C++ Program to find winner and final price in a second price auction event

Suppose we have an array A with n elements. There is a special type of an auction, which is called the second-price auction. In a regular auction, n bidders place a bid which is price a bidder ready to pay. The auction ends, when each bidder secretly informs the organizer of the auction price he is willing to pay. After that, the auction winner is the participant who offered the highest price. But here, he pay not the price he offers, but the highest price among the offers of other participants (the second-price auction). A[i] is the price offered by ith bidder. We have to find the winner and the price he will pay. All of the offered prices are unique.

Problem Category

An array in the data structure is a finite collection of elements of a specific type. Arrays are used to store elements of the same type in consecutive memory locations. An array is assigned a particular name and it is referenced through that name in various programming languages. To access the elements of an array, indexing is required. We use the terminology 'name[i]' to access a particular element residing in position 'i' in the array 'name'. Various data structures such as stacks, queues, heaps, priority queues can be implemented using arrays. Operations on arrays include insertion, deletion, updating, traversal, searching, and sorting operations. Visit the link below for further reading.

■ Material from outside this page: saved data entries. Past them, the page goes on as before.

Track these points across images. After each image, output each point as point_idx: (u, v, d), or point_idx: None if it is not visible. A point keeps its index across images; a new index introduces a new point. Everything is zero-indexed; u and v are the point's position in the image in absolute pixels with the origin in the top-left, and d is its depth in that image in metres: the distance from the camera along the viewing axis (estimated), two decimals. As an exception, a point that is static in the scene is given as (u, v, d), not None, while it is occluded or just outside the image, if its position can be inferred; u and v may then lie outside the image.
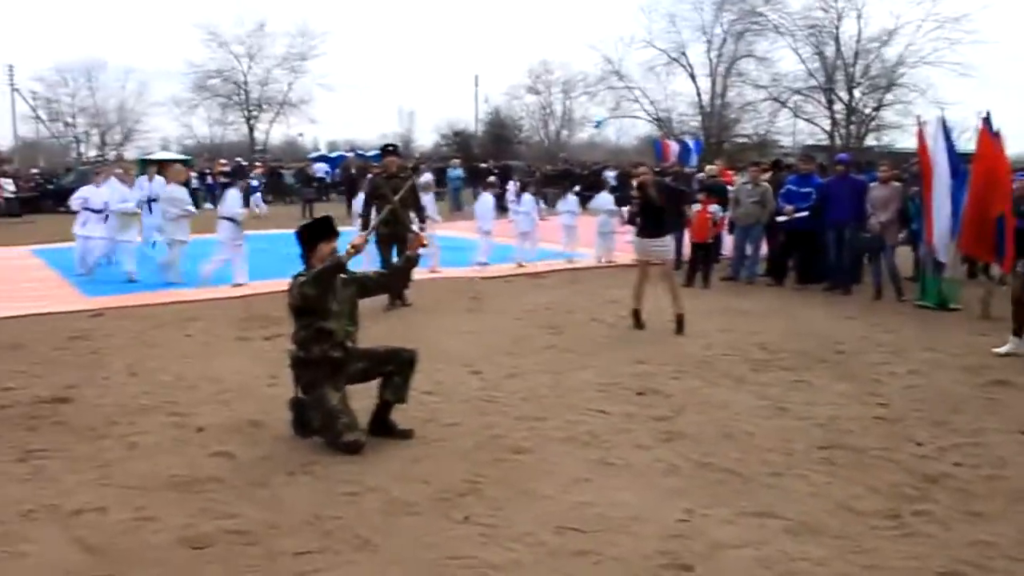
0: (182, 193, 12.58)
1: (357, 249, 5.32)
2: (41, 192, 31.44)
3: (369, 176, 11.54)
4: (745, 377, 7.11)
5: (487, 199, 14.74)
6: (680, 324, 8.80)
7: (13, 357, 7.81)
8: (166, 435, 5.61)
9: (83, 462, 5.12)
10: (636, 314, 9.07)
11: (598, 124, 39.21)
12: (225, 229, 11.97)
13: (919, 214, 10.81)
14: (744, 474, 4.92)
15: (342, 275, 5.45)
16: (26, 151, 52.21)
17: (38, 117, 52.73)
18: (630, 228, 10.31)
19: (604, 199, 14.99)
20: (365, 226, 10.09)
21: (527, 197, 14.91)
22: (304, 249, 5.46)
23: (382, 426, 5.49)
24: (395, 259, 9.83)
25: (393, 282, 5.83)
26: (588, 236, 14.92)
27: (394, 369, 5.50)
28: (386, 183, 9.91)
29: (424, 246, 5.95)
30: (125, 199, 13.08)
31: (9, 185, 29.49)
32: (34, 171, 36.54)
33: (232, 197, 12.28)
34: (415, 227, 9.61)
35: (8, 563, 3.88)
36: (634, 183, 9.45)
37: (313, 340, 5.36)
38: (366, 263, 9.90)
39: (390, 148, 11.10)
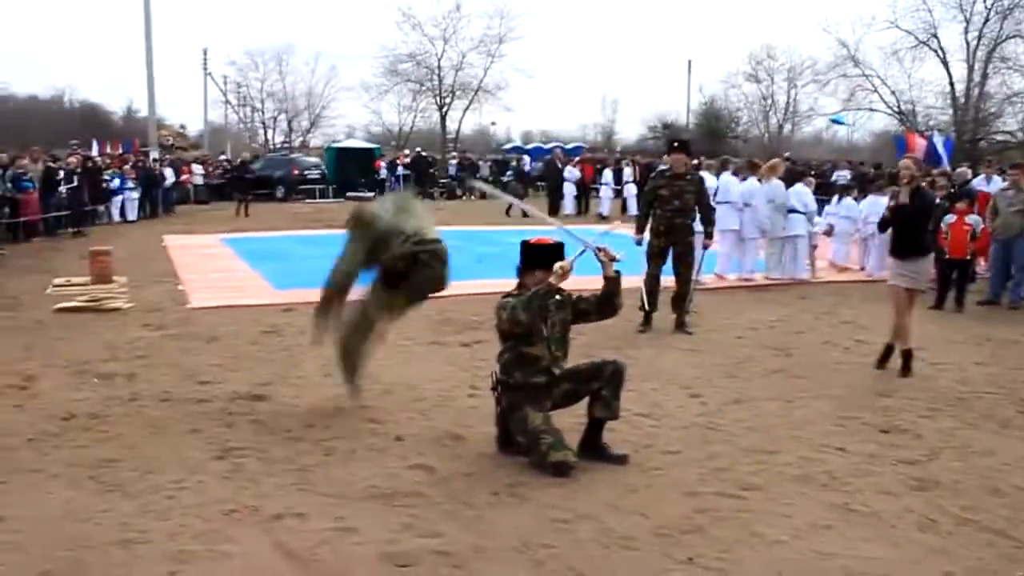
0: None
1: (565, 272, 5.35)
2: (230, 179, 33.70)
3: (652, 175, 11.43)
4: (1012, 420, 6.71)
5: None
6: (908, 363, 8.01)
7: (209, 350, 8.47)
8: (362, 442, 5.90)
9: (280, 464, 5.47)
10: (887, 351, 8.17)
11: (838, 121, 37.73)
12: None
13: None
14: (1017, 537, 4.63)
15: (557, 296, 5.56)
16: (214, 136, 56.19)
17: (228, 102, 56.67)
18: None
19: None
20: (640, 230, 9.96)
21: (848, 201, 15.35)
22: (522, 265, 5.59)
23: (594, 448, 5.55)
24: (664, 275, 9.80)
25: (603, 310, 5.80)
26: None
27: (601, 384, 5.56)
28: (668, 184, 9.71)
29: (615, 259, 5.72)
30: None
31: (199, 171, 31.82)
32: (222, 157, 39.24)
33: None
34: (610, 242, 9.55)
35: (214, 563, 4.19)
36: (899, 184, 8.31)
37: (515, 364, 5.52)
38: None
39: (676, 144, 10.18)
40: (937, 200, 9.38)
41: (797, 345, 9.14)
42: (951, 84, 43.08)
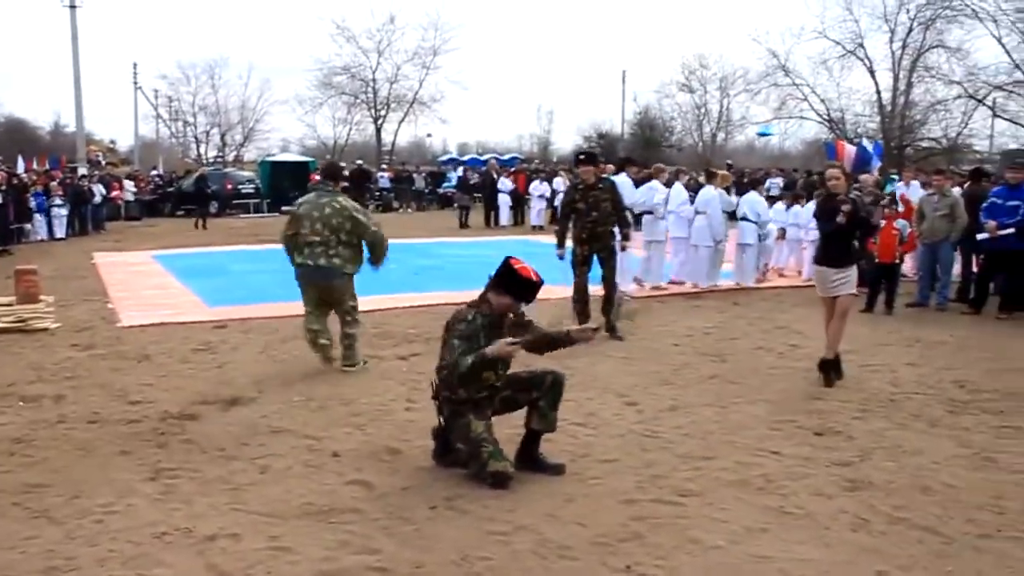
0: None
1: (504, 356, 5.27)
2: (161, 195, 33.14)
3: (567, 187, 11.54)
4: (941, 420, 6.84)
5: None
6: (827, 372, 7.92)
7: (140, 369, 8.30)
8: (298, 459, 5.82)
9: (214, 484, 5.37)
10: (825, 366, 7.95)
11: (765, 133, 38.61)
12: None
13: None
14: (946, 534, 4.72)
15: (511, 315, 5.51)
16: (145, 151, 55.36)
17: (159, 116, 55.89)
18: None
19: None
20: (561, 244, 10.10)
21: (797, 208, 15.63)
22: (495, 283, 5.47)
23: (531, 459, 5.54)
24: (591, 282, 9.84)
25: (540, 351, 5.84)
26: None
27: (539, 395, 5.55)
28: (583, 197, 9.83)
29: (593, 330, 5.89)
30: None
31: (130, 187, 31.26)
32: (154, 172, 38.63)
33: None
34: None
35: (145, 588, 4.10)
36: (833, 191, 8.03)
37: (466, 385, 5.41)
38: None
39: (583, 156, 10.38)
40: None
41: (732, 351, 9.24)
42: (878, 92, 44.05)
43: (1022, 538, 4.66)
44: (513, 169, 31.32)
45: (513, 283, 5.42)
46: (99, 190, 26.86)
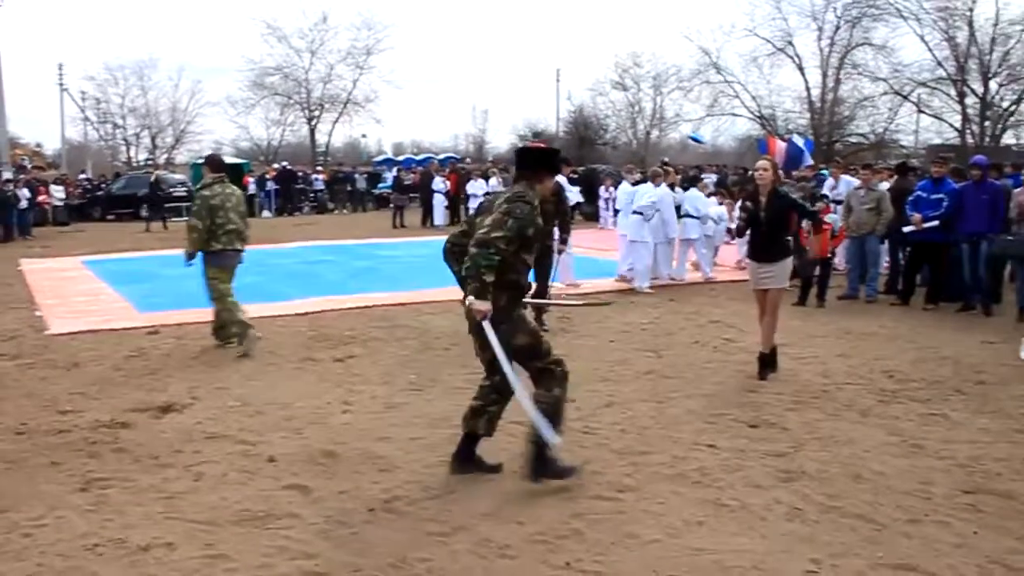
0: None
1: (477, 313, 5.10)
2: (90, 199, 32.48)
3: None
4: (871, 409, 6.99)
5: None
6: (763, 365, 8.05)
7: (70, 377, 8.12)
8: (234, 465, 5.74)
9: (147, 493, 5.27)
10: (763, 360, 8.08)
11: (696, 139, 39.27)
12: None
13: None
14: (877, 520, 4.83)
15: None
16: (73, 154, 54.17)
17: (87, 118, 54.71)
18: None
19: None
20: None
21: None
22: (540, 167, 5.39)
23: (468, 459, 5.50)
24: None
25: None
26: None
27: (498, 383, 5.37)
28: None
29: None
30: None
31: (59, 192, 30.57)
32: (82, 176, 37.84)
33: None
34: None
35: (76, 601, 4.01)
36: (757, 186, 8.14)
37: (512, 267, 5.17)
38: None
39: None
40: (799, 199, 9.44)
41: (668, 346, 9.32)
42: (807, 89, 44.82)
43: (948, 523, 4.79)
44: (447, 170, 31.23)
45: (549, 158, 5.56)
46: (25, 195, 26.15)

https://www.tutorialspoint.com/data_structures_algorithms/array_data_structure.htm

So, if the input of our problem is like A = [3, 8, 2, 9, 4, 14], then the output will be 5, 9, because the winner is at index 5 with prices offered 14, and he will pay 9.

Steps

To solve this, we will follow these steps −

n := size of A
i := index of the maximum element in A
sort the array A
l := A[n - 2]
print i and l

Example

Let us see the following implementation to get better understanding −

#include <bits/stdc++.h>
using namespace std;
void solve(vector<int> A){
   int n = A.size();
   int i = max_element(A.begin(), A.end()) - A.begin();
   sort(A.begin(), A.end());
   int l = A[n - 2];
   cout << i << ", " << l;
}
int main(){
   vector<int> A = { 3, 8, 2, 9, 4, 14 };
   solve(A);
}

Input

{ 3, 8, 2, 9, 4, 14 }

Output

5, 9